BEREA — Coach Eric Mangini hates the interceptions as much as the disgruntled fans do. But he won’t overlook the positives of quarterback Jake Delhomme and join the angry mob.
Mangini remained relieved Monday after the Browns escaped with a 24-23 win over Carolina on Sunday. He criticized the team’s turnovers — like he always does — but praised numerous aspects of Delhomme’s performance. According to Mangini, Delhomme wasn’t as bad as many fans want to believe.
“Look, Jake did a ton of stuff yesterday that was really, really good,” Mangini said. “That defense causes a lot of problems and they’ve been problems we’ve had a hard time dealing with. He ran the offense very effectively.”

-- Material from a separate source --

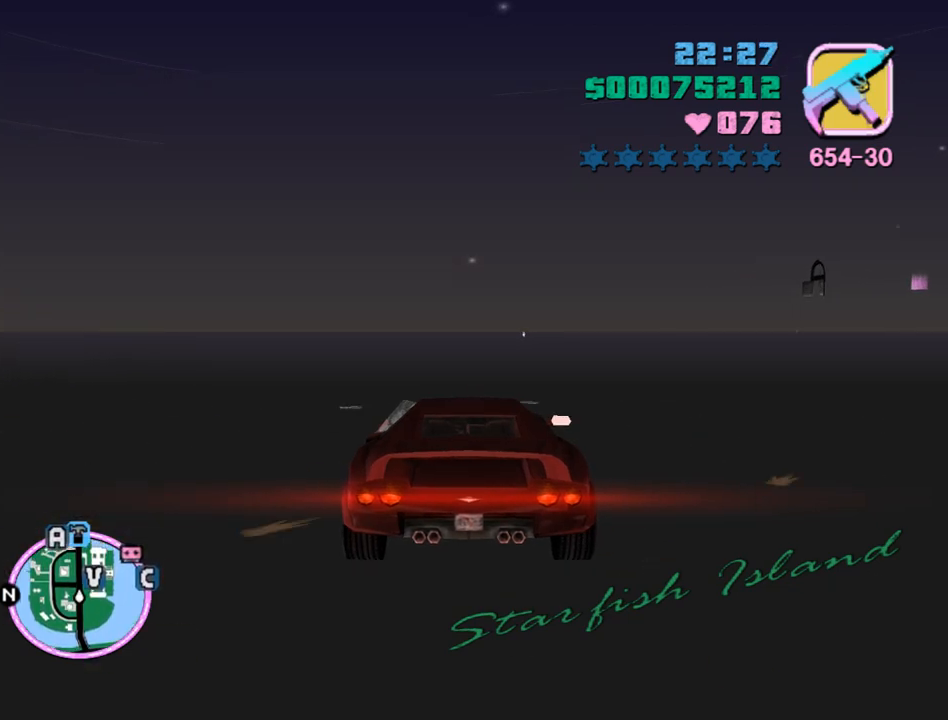
{"keys": ["w"], "mouse": [], "events": []}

Mangini didn’t provide an update on rookie Colt McCoy, who was inactive Sunday, and said he wanted to see how the high left ankle sprain was healing later in the week. Mangini said he wasn’t ready to make a decision on his starter for Sunday in Miami and that Seneca Wallace would be a part of the discussion. He was asked if he’s leaning toward sticking with Delhomme.
“I haven’t gotten that far, I really haven’t,” Mangini said. “I just want to look at some Miami tape, get a better sense of the challenges they present and look at it in that context as opposed to just making a decision right now.”

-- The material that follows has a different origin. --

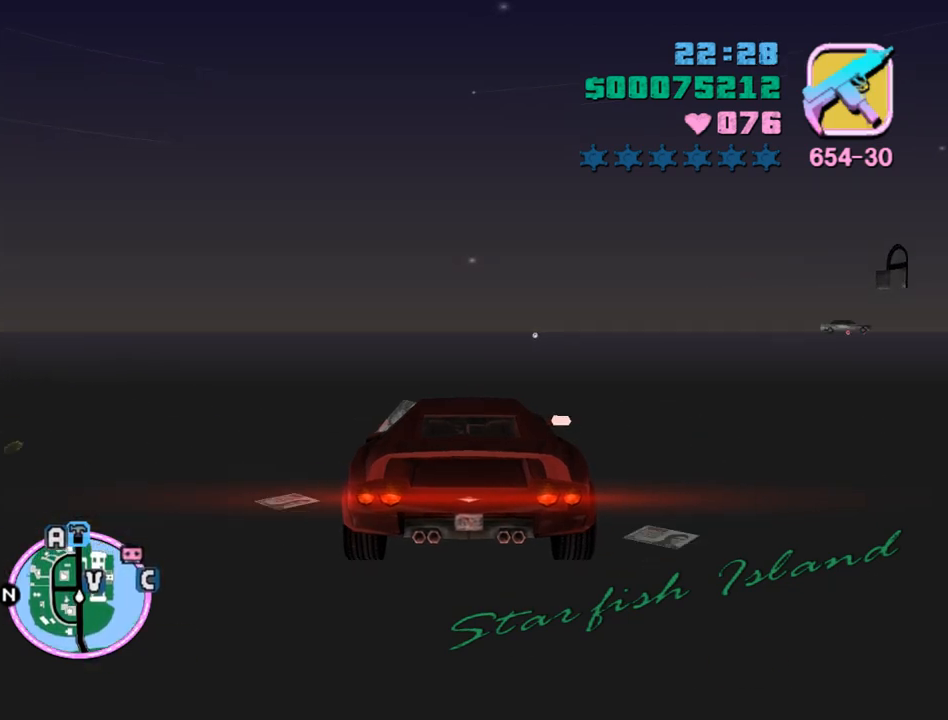
{"keys": ["w"], "mouse": [], "events": [[167, "d", "down"], [233, "d", "up"]]}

Delhomme, 35, was the object of intense criticism around the region Monday after throwing a pair of
third-quarter interceptions, including one returned 37 yards for a touchdown that cut Cleveland’s lead to 21-20. He also fumbled carelessly at the end of the first half, but the Browns recovered.
He was making his first start since the opener Sept. 12 in Tampa Bay – and first home start as a Brown – but has a recent history of turnovers that’s been well-documented.
In his last 15 games beginning with Carolina’s playoff loss in 2008, Delhomme’s thrown 10 touchdowns and 29 interceptions. In two starts and three games for the Browns, he’s thrown a touchdown and six interceptions. Two were returned for touchdowns, and a third was returned to the 3-yard line.
“You take some high-risk chances and they hit sometimes and great,” Mangini said. “When you take some high-risk chances and they don’t, it’s not very good. And the thing you’re always trying to do is play the percentages. If it’s not there, it’s not there.
“And every play doesn’t have to be extended. Sometimes the best thing to do is just throw it away.”
Delhomme’s style isn’t a great fit for the conservative Mangini, who’s preached the importance of ball security and limiting “self-inflicted wounds” since he arrived in 2009.
Mangini coached one of the all-time gunslingers in Brett Favre in 2008 with the Jets. Favre’s interceptions down the stretch with a sore arm cost New York a playoff spot and Mangini his job.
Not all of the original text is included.